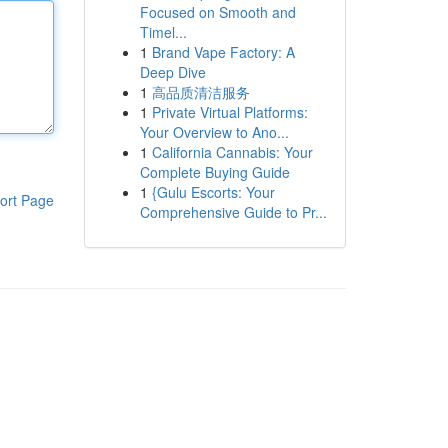
Focused on Smooth and
Timel...
1
Brand Vape Factory: A
Deep Dive
1
高品质清洁服务
1
Private Virtual Platforms:
Your Overview to Ano...
1
California Cannabis: Your
Complete Buying Guide
1
{Gulu Escorts: Your
ort Page
Comprehensive Guide to Pr...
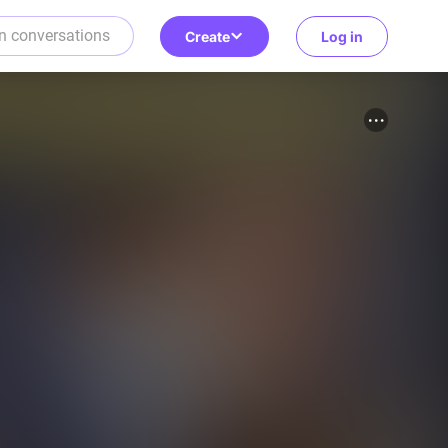
Create
Log in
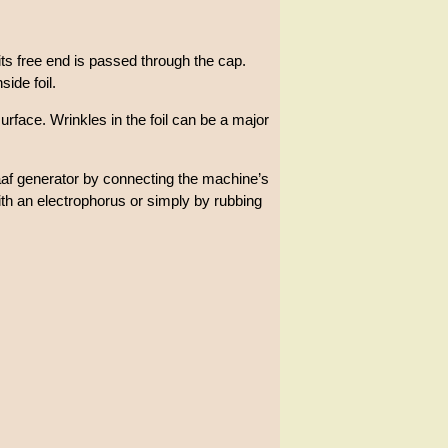
 its free end is passed through the cap.
ide foil.
urface. Wrinkles in the foil can be a major
aaf generator by connecting the machine’s
ith an electrophorus or simply by rubbing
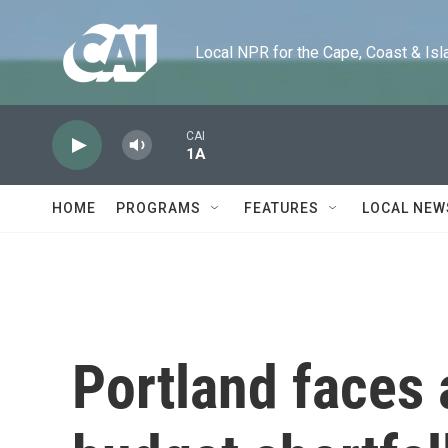
Skip to main content
Local NPR for the Cape, Coast & Islands
CAI
1A
HOME
PROGRAMS
FEATURES
LOCAL NEW
Portland faces 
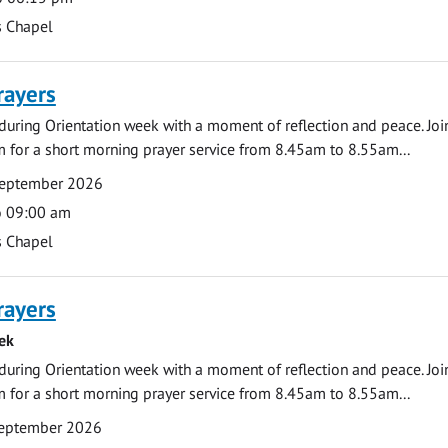
s Chapel
rayers
during Orientation week with a moment of reflection and peace. Joi
 for a short morning prayer service from 8.45am to 8.55am...
September 2026
o 09:00 am
s Chapel
rayers
ek
during Orientation week with a moment of reflection and peace. Joi
 for a short morning prayer service from 8.45am to 8.55am...
eptember 2026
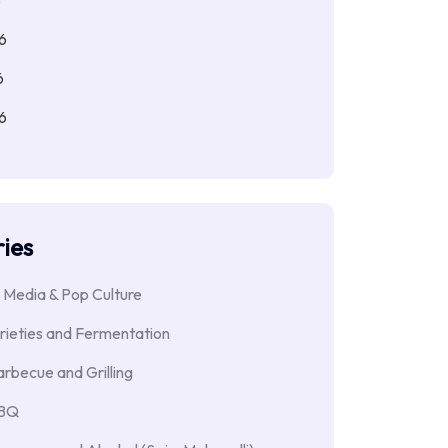
6
6
6
ies
 Media & Pop Culture
rieties and Fermentation
rbecue and Grilling
BBQ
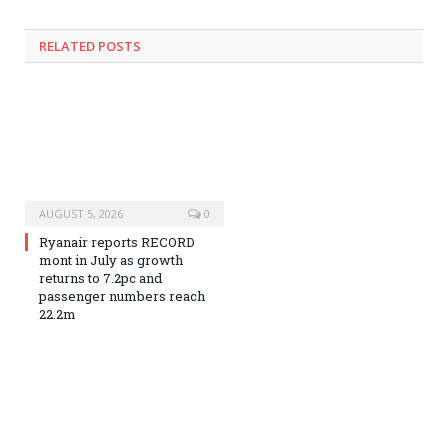
RELATED
POSTS
AUGUST 5, 2026
0
Ryanair reports RECORD
mont in July as growth
returns to 7.2pc and
passenger numbers reach
22.2m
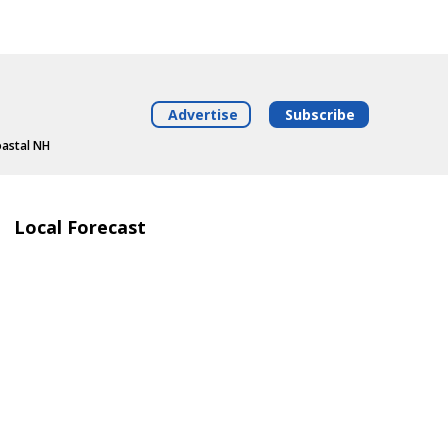
Advertise
Subscribe
oastal NH
Local Forecast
◆ ◆ ◆ ◆ ◆ ◆ ◆
## Assignment
Print all the text lines from the rows above in the same order, word for word and unchanged, and leave out the pictures.

## Exercise output
Focused on Smooth and
Timel...
1
Brand Vape Factory: A
Deep Dive
1
高品质清洁服务
1
Private Virtual Platforms:
Your Overview to Ano...
1
California Cannabis: Your
Complete Buying Guide
1
{Gulu Escorts: Your
ort Page
Comprehensive Guide to Pr...
Create
Log in
 its free end is passed through the cap.
ide foil.
urface. Wrinkles in the foil can be a major
aaf generator by connecting the machine’s
ith an electrophorus or simply by rubbing
Skip to main content
Local NPR for the Cape, Coast & Islands
CAI
1A
HOME
PROGRAMS
FEATURES
LOCAL NEW
Portland faces 
s Chapel
rayers
during Orientation week with a moment of reflection and peace. Joi
 for a short morning prayer service from 8.45am to 8.55am...
September 2026
o 09:00 am
s Chapel
rayers
ek
during Orientation week with a moment of reflection and peace. Joi
 for a short morning prayer service from 8.45am to 8.55am...
eptember 2026
6
6
6
ies
 Media & Pop Culture
rieties and Fermentation
rbecue and Grilling
BBQ
RELATED
POSTS
AUGUST 5, 2026
0
Ryanair reports RECORD
mont in July as growth
returns to 7.2pc and
passenger numbers reach
22.2m
Advertise
Subscribe
oastal NH
Local Forecast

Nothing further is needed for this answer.